GMC Buying Guide
Get the best online car shopping experience with expert reviews of GMC Read more to learn about the most important features and important factors to consider when researching GMC.
GMC is the truck and utility division of General Motors. Originally founded in 1900 in Detroit, the company now sells a range of pickups, vans, and SUVs, which are based on similar models from sister brand Chevrolet but distinguished by more upscale features and styling. They tend to cost more, too. As a premium offering, GMC vehicles are typically sold alongside GM’s upscale Buick nameplate at new car dealerships. Some of the top-selling GMC vehicles include the full-size Sierra pickup, the three-row Yukon SUV, and the midsize Acadia crossover SUV.
Popular Premium Line
GMC vehicles are the premium line offered by GM and are highly popular among those looking for an upgrade from the Chevrolet. MotorTrend reports that GMC vehicles are more respected because they offer better features such as enhanced interiors. In particular, they note that the Terrain, Acadia, and Sierra are very popular, high-selling vehicles.
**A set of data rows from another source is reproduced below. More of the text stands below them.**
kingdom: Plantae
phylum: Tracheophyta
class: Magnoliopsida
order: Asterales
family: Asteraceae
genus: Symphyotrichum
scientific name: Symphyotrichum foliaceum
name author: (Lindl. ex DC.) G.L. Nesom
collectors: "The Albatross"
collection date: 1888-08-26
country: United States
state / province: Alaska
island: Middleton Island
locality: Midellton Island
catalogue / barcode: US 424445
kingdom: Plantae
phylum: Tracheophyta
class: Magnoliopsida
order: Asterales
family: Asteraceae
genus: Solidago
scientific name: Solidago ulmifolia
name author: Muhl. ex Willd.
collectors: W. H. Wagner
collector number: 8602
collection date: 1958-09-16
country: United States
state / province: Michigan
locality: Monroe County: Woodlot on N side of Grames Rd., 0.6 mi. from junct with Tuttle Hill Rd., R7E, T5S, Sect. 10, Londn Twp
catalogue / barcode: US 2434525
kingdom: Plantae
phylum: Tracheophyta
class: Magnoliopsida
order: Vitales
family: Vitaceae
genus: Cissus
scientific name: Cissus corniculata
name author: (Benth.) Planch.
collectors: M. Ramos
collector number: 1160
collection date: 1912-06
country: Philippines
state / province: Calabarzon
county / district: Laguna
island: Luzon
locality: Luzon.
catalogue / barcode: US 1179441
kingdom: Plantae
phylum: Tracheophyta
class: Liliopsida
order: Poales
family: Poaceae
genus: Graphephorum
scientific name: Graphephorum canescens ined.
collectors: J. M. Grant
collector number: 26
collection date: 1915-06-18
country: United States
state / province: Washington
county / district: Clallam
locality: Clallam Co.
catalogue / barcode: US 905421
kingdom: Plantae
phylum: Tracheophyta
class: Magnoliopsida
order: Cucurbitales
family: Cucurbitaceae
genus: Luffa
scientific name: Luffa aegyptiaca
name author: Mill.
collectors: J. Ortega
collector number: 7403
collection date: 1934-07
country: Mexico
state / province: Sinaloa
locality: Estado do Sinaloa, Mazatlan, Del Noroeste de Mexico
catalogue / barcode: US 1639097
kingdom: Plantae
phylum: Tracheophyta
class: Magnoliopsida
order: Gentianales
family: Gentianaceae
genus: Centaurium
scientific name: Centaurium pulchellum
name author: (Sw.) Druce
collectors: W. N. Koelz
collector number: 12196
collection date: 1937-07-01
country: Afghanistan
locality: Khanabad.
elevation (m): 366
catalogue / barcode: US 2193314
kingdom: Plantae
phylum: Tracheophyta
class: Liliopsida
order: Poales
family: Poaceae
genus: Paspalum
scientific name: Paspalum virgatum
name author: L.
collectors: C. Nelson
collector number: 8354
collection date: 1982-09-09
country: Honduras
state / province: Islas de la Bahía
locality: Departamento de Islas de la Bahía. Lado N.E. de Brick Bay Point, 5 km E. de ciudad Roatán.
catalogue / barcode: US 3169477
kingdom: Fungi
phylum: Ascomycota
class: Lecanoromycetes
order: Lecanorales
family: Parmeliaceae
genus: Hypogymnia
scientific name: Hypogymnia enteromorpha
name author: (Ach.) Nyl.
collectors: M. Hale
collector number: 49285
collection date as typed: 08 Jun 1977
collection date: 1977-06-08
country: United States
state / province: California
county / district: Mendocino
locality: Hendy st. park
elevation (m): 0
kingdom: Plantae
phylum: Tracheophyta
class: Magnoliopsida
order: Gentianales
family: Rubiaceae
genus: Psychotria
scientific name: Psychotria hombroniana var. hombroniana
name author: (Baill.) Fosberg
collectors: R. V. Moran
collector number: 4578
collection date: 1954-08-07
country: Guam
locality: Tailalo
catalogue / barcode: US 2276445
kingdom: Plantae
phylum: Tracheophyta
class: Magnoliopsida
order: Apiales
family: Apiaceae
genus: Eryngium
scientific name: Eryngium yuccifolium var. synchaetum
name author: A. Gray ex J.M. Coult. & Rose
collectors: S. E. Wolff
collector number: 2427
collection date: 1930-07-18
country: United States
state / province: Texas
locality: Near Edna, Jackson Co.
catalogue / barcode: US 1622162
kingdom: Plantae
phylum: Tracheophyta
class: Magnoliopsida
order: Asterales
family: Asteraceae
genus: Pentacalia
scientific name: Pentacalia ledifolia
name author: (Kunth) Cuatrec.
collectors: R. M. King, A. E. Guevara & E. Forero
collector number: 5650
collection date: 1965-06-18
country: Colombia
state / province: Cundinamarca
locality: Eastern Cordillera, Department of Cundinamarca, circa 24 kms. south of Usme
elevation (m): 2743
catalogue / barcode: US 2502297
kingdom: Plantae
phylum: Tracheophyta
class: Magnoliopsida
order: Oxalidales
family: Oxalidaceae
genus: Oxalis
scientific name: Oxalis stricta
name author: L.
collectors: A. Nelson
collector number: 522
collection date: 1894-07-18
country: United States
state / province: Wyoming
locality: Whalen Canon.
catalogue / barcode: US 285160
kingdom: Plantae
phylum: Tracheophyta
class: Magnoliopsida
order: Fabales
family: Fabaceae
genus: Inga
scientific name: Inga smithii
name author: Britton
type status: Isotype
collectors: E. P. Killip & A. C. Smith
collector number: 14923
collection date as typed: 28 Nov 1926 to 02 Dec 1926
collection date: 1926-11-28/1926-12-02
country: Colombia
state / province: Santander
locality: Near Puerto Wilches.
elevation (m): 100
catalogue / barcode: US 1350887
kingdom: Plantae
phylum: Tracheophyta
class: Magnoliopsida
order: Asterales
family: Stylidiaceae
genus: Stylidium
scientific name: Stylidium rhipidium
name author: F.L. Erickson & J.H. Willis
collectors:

GMC's line of utility and off-road vehicles have some impressive fuel economy for their class. For example, the GMC Terrain is capable of achieving up to 38 mpg on the highway and 28 mpg in the city, for an EPA combined 32 mpg. The Acadia has a rating of 26 mpg on the highway and 21 mpg under city conditions, with a combined EPA rating of 23 mpg.
GMC offers a wide range of safety features such as a high definition rear vision camera, high definition surround vision, hitch guidance, rear camera mirrors, and a following distance indicator. With an adaptive cruise control camera, your vehicle will monitor road conditions and adjust your speed so you maintain the appropriate following distance. The GMC Sierra was given a five-star side crash safety rating by the National Highway Traffic Safety Administration (NHTSA). The Terrain earned an overall five-star rating and received its highest marks for frontal and side crash safety.
Similar to Chevrolet
Edmunds claims that GM's recent vehicle consolidation has resulted in different truck models becoming more alike. They also note that the only difference between the majority of GMC trucks and those offered by Chevrolet are small changes to the design. This may not be a problem if you are already a fan of Chevrolet trucks, but could nonetheless be a disadvantage if you are looking for something more unique.
Many of GMC's larger vehicles such as the Yukon can be difficult to maneuver in smaller spaces. This is to be expected with bigger automobiles, so if you already drive an oversized vehicle, you are probably used to it. Even if you are upgrading from a smaller model, this may not be a problem unless you regularly have to park in tight spots. You can alleviate the bulky parking issue by choosing a model with automatic parking assist.
GMC vehicles tend to be more expensive than their Chevrolet cousins. Part of this is due to their enhanced luxury features. In particular, you will have to shell out more for a model with Denali trim. If that's outside your budget, you can easily find a GMC truck with standard trim that will likely be more affordable.